**What to do**
Rewrite the data from its start through the line containing "гормональних змін. Зниження", replacing "unser Tipp" with "unsere Empfehlung" and leaving everything else the same.

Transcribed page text
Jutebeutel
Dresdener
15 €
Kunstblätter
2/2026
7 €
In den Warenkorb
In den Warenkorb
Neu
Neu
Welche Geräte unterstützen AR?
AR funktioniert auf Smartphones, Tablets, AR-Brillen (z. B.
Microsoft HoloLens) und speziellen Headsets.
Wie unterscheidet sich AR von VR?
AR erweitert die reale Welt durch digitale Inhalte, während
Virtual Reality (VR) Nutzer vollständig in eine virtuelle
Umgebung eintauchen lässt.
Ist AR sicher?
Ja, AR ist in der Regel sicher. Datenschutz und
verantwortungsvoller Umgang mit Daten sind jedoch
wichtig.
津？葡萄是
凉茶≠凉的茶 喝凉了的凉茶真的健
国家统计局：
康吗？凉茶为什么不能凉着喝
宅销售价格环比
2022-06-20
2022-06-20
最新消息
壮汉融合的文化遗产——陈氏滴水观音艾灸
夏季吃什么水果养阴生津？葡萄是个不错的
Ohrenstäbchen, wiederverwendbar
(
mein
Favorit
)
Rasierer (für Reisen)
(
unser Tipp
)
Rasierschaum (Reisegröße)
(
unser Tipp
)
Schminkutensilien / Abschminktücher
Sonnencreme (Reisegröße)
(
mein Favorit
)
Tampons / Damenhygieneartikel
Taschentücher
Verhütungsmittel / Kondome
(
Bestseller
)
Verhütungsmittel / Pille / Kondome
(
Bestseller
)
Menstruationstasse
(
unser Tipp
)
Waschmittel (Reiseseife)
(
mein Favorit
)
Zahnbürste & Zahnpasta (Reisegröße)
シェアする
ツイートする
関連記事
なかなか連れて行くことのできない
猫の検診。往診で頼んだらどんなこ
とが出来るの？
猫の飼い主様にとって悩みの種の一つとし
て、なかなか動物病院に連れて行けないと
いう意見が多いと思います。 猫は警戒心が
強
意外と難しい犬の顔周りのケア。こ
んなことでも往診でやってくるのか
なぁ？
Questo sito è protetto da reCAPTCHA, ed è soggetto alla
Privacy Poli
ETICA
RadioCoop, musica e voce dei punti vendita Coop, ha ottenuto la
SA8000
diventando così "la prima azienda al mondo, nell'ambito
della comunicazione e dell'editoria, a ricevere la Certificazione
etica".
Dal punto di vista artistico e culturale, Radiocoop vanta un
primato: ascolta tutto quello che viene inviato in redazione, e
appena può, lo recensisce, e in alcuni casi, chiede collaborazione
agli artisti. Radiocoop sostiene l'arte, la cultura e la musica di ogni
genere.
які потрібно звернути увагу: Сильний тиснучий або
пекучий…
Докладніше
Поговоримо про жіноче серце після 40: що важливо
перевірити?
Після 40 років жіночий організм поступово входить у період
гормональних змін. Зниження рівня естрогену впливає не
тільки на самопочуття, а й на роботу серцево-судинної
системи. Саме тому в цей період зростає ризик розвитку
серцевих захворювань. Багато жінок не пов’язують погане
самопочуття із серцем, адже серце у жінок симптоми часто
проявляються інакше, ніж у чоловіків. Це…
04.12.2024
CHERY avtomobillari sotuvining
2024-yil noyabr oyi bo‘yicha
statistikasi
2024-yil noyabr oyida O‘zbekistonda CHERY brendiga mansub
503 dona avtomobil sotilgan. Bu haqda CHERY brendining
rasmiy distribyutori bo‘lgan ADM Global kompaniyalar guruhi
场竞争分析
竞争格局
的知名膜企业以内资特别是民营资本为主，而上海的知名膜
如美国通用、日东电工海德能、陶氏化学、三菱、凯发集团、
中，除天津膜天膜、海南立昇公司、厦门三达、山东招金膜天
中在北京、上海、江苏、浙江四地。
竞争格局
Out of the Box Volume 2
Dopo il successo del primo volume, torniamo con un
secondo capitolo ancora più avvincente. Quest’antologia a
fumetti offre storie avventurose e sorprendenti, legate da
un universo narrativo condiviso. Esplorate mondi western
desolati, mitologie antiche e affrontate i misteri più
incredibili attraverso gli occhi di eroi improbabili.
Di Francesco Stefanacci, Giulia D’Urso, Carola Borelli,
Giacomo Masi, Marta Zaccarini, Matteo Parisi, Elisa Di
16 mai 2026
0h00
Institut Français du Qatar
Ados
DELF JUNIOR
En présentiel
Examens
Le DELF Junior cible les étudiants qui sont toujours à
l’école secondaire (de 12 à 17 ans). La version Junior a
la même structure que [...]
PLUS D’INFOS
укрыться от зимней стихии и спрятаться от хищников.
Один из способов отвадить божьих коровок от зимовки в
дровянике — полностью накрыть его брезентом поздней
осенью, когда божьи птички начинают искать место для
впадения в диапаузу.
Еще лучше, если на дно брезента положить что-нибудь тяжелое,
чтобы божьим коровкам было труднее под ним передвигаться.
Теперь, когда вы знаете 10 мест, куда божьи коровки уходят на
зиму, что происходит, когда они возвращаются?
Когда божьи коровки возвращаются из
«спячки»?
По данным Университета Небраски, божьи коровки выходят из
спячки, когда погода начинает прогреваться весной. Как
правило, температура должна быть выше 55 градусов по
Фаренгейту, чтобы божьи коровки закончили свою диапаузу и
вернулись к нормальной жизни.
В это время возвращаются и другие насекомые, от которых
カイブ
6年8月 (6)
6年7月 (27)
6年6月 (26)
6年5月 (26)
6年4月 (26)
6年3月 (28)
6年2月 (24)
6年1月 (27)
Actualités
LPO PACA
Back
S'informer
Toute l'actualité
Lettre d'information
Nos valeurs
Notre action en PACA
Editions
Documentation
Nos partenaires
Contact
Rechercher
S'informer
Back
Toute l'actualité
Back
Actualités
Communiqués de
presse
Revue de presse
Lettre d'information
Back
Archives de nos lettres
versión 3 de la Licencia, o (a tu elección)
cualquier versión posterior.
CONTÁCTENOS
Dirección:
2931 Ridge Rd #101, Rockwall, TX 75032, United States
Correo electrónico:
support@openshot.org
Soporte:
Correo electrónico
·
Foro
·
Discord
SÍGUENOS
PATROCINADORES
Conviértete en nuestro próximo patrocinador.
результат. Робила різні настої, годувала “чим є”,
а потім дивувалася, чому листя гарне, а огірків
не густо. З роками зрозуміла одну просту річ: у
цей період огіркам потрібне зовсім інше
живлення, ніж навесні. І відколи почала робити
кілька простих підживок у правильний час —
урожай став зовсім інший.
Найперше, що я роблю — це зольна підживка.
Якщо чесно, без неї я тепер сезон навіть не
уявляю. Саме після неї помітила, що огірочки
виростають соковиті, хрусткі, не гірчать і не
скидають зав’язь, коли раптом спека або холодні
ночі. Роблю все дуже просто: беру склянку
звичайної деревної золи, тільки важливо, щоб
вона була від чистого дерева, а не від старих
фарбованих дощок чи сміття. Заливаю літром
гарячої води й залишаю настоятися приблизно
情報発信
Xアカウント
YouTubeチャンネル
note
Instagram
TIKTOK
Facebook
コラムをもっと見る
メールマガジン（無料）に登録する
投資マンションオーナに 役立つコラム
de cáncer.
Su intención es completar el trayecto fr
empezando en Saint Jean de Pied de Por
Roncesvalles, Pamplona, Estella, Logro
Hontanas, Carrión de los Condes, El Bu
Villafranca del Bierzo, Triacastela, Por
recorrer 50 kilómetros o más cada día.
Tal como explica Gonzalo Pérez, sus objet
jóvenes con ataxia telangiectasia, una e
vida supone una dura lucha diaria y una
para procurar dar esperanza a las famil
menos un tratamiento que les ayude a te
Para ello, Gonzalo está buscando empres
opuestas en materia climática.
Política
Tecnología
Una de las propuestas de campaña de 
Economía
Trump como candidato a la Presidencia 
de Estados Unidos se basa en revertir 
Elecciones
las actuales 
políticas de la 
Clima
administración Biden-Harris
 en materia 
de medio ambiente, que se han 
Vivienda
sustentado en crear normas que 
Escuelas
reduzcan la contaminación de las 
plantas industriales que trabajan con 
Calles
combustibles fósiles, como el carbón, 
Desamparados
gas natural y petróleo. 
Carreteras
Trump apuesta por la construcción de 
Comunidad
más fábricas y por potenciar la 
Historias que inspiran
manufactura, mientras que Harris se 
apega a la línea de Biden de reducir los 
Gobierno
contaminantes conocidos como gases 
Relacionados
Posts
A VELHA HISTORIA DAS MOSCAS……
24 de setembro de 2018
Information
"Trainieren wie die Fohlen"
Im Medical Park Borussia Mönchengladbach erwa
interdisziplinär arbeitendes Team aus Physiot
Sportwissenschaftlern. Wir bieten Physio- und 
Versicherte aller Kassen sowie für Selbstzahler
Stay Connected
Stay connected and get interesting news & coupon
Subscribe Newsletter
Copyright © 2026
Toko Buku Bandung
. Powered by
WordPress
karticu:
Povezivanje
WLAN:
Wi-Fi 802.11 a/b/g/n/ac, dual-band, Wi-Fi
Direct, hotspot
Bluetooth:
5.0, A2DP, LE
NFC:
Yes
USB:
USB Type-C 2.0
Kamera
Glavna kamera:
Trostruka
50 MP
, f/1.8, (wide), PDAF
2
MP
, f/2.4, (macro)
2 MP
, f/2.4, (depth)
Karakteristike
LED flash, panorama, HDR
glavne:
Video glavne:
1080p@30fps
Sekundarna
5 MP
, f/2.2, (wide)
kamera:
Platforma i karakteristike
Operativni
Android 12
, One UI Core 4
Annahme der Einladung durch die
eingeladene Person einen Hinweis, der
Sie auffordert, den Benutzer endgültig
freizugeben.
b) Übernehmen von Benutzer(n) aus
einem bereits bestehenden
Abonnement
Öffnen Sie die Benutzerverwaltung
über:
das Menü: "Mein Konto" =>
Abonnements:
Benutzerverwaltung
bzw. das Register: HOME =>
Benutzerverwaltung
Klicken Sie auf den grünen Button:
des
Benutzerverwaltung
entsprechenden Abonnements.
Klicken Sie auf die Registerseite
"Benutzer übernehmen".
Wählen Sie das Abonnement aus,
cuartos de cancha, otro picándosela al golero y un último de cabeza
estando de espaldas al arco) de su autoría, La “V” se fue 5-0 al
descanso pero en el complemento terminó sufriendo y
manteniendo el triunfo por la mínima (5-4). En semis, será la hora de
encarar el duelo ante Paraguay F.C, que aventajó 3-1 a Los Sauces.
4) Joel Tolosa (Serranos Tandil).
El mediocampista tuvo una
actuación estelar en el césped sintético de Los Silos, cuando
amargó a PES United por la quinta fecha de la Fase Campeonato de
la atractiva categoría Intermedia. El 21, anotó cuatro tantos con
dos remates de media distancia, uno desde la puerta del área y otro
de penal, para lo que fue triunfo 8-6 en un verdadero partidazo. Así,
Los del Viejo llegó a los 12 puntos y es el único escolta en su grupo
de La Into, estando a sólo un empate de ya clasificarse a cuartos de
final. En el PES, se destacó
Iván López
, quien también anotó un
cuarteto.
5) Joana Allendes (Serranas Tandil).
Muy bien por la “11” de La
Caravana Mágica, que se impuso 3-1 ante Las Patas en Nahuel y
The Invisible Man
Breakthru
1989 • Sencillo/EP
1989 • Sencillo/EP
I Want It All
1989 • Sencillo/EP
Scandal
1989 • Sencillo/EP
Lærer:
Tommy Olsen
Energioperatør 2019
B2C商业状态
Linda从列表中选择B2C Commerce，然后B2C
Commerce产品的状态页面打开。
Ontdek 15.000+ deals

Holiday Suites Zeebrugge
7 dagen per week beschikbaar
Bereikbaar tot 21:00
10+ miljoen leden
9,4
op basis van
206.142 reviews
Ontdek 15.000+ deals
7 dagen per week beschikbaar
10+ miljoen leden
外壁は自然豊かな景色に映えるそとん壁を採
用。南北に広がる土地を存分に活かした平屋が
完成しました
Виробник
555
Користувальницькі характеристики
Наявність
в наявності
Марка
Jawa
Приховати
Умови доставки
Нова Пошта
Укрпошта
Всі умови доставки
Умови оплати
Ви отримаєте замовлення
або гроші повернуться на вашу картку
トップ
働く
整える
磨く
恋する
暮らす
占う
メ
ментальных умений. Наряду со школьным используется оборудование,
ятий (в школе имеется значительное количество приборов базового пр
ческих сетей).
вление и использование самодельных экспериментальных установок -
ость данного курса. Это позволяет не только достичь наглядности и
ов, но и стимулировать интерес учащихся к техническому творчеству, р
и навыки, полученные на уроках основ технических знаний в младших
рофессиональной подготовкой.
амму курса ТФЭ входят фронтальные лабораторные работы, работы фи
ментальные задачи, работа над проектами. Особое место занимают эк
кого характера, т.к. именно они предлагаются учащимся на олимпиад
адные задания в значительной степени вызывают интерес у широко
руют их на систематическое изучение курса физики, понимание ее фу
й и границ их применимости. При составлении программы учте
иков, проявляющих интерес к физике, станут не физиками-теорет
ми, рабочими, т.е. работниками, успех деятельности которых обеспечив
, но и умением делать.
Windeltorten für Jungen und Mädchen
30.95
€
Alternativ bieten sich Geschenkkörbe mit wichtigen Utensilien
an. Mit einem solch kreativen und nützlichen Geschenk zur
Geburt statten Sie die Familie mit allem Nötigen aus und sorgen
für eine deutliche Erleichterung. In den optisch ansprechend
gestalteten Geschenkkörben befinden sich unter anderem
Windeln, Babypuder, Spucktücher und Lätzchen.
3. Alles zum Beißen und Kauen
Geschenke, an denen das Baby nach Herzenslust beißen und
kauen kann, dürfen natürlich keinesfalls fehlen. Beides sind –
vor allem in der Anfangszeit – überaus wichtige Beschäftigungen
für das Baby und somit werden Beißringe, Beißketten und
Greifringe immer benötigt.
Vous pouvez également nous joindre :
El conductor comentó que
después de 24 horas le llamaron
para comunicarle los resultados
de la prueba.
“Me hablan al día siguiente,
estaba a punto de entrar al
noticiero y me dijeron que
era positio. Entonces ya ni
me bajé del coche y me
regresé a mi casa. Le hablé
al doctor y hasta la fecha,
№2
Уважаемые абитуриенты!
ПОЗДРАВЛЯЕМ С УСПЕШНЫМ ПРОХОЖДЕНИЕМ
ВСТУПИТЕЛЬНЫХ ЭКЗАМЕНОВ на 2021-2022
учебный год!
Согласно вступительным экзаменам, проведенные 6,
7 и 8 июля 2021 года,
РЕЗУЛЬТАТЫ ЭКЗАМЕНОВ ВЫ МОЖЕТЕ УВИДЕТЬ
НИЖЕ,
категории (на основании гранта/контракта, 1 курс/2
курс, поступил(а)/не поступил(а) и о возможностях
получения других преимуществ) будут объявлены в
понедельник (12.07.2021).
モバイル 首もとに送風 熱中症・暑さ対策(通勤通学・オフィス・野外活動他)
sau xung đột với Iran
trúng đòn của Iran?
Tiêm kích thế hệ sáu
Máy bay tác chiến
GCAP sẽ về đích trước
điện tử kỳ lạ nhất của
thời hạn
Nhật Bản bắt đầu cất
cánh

**Result for this exercise**
Jutebeutel
Dresdener
15 €
Kunstblätter
2/2026
7 €
In den Warenkorb
In den Warenkorb
Neu
Neu
Welche Geräte unterstützen AR?
AR funktioniert auf Smartphones, Tablets, AR-Brillen (z. B.
Microsoft HoloLens) und speziellen Headsets.
Wie unterscheidet sich AR von VR?
AR erweitert die reale Welt durch digitale Inhalte, während
Virtual Reality (VR) Nutzer vollständig in eine virtuelle
Umgebung eintauchen lässt.
Ist AR sicher?
Ja, AR ist in der Regel sicher. Datenschutz und
verantwortungsvoller Umgang mit Daten sind jedoch
wichtig.
津？葡萄是
凉茶≠凉的茶 喝凉了的凉茶真的健
国家统计局：
康吗？凉茶为什么不能凉着喝
宅销售价格环比
2022-06-20
2022-06-20
最新消息
壮汉融合的文化遗产——陈氏滴水观音艾灸
夏季吃什么水果养阴生津？葡萄是个不错的
Ohrenstäbchen, wiederverwendbar
(
mein
Favorit
)
Rasierer (für Reisen)
(
unsere Empfehlung
)
Rasierschaum (Reisegröße)
(
unsere Empfehlung
)
Schminkutensilien / Abschminktücher
Sonnencreme (Reisegröße)
(
mein Favorit
)
Tampons / Damenhygieneartikel
Taschentücher
Verhütungsmittel / Kondome
(
Bestseller
)
Verhütungsmittel / Pille / Kondome
(
Bestseller
)
Menstruationstasse
(
unsere Empfehlung
)
Waschmittel (Reiseseife)
(
mein Favorit
)
Zahnbürste & Zahnpasta (Reisegröße)
シェアする
ツイートする
関連記事
なかなか連れて行くことのできない
猫の検診。往診で頼んだらどんなこ
とが出来るの？
猫の飼い主様にとって悩みの種の一つとし
て、なかなか動物病院に連れて行けないと
いう意見が多いと思います。 猫は警戒心が
強
意外と難しい犬の顔周りのケア。こ
んなことでも往診でやってくるのか
なぁ？
Questo sito è protetto da reCAPTCHA, ed è soggetto alla
Privacy Poli
ETICA
RadioCoop, musica e voce dei punti vendita Coop, ha ottenuto la
SA8000
diventando così "la prima azienda al mondo, nell'ambito
della comunicazione e dell'editoria, a ricevere la Certificazione
etica".
Dal punto di vista artistico e culturale, Radiocoop vanta un
primato: ascolta tutto quello che viene inviato in redazione, e
appena può, lo recensisce, e in alcuni casi, chiede collaborazione
agli artisti. Radiocoop sostiene l'arte, la cultura e la musica di ogni
genere.
які потрібно звернути увагу: Сильний тиснучий або
пекучий…
Докладніше
Поговоримо про жіноче серце після 40: що важливо
перевірити?
Після 40 років жіночий організм поступово входить у період
гормональних змін. Зниження рівня естрогену впливає не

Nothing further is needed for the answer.